Totally ruined my bowseason that year. I was the one that was 'rattled':)
Anyone that caches with me knows that i'm very proficient at whacking the bushes with my hiking stick:)
I'm with you. The only good snake is a D-E-A-D snake. I don't like anything about them and the people that do like them and have them as pets..... I'm glad cachemates was there and saved your "neck" so to speak. Not exactly sure where Ouachita 25 is but if I don't have the caches on that road yet I'll be looking out for a "mad" rattlesnake waiting to take his revenge out on a lonely ole geocacher. Glad it turned out the way it did. Just one question, when you went after him (before you stopped) what in the heck were you going to do when you caught him?
I tend to kill snakes that are in my immediate threat area; close to my home (kids, chickens, etc) mainly. If there out in the woods or on the trail, I'll tend to let them live unless I know there are people behind me on the trail or something.
You should have caught him and made you a belt out of him!
Just last week ninjagirlar found our Hoskins Cemetary (GC10G64) with a copperhead under it.
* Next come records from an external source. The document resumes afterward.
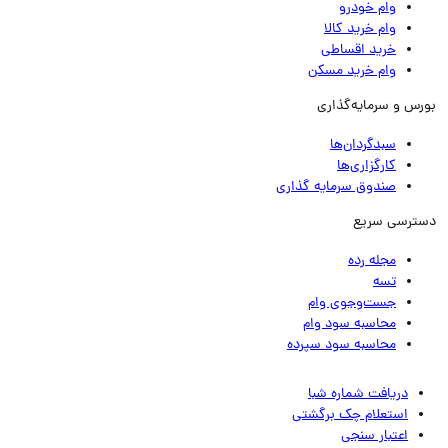
وام خودرو
وام خرید کالا
خرید اقساطی
وام خرید مسکن
رس و سرمایه‌گذاری
سبدگردان‌ها
کارگزاری‌ها
صندوق سرمایه گذاری
ترسی سریع
مجله رده
تسه
جست‌وجوی وام
محاسبه سود وام
محاسبه سود سپرده
دریافت شماره شبا
استعلام چک برگشتی
اعتبار سنجی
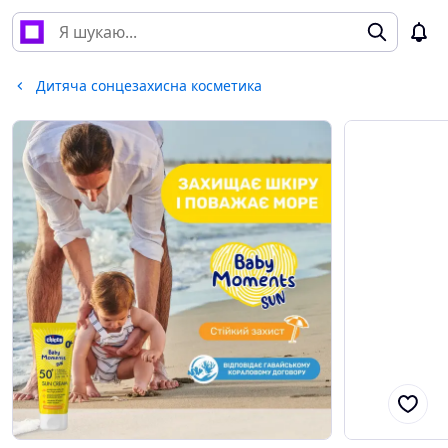
Дитяча сонцезахисна косметика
She even snapped a picture of it in it's hiding place UNDER the cache! Perhaps she'll log on here and tell what went though her mind, but I know I would have had to change underpants!
http://www.geocaching.com/seek/cache_de ... 781f0f1d70
Okay, this thread gives me chills...
See a snake call me! Might be a reward if you find me a Pigmy rattle Snake. I photograph them and release them on land where they are safe. I also have tought my kids everything you could possibly know about Copperheads, cottonmouths and anything dangerous in Arkansas. My kids know how to identify just about all snakes here in the natural State. The only snake we have encountered and photographed is the pigmy. I will gladly pay money if anybody can locate one for me to photograph. Not saying go out and look for one but if anybody sees one call me 740-818-9695. I know most people say I'm nuts but there are only a few of us out there who would love to photograph a Hot snake meaning poisonous
Back before Mz Grzz and I took up Geocaching we were hiking on the Old Military Trail at Village Creek State Park. As we were going down the part of the trail that is cut down into the top of the ridge I stopped short and realized the sound I was hearing was that familiar "buzz" we all dread. There about 20 feet in front of us was the biggest rattler I have ever seen. It was all coiled up and "ready" for action. We just stood there for a few minutes amazed by it's sheer size. While it tail was steady buzzing I counted what I thought was 12 rattles and several more that were too small and fast to be counted. An impressive sight indeed. It finally calmed down enough for us to cautiously move by on the far side of the trail. I think it was an Eastern Diamondback, but I do know it had some of the brightest markings I've ever seen. Kill it? First it's against the the law in Arkansas and the State Park and second, It would have taken my stick away from me and made kindling with it. I don't bother them in their habitat but in mine......that's another story!
From what I have been herring I guess they just found a rattler in Holland Bottoms WMA thats the new state record. For everybody in the Jacksonville area beware its very close.
Hmm, the only good snake is a dead snake or behind a lot of glass and metal.
Unless it's a docile constrictor type snake, then I'm ok with them. The fast movers I don't like. Or spiders.
*shrug* Haven't really seen any snakes out near Fort Smith, but I've had people tell me they are moving lately...apparently they are starting to look for nests because of the cool weather.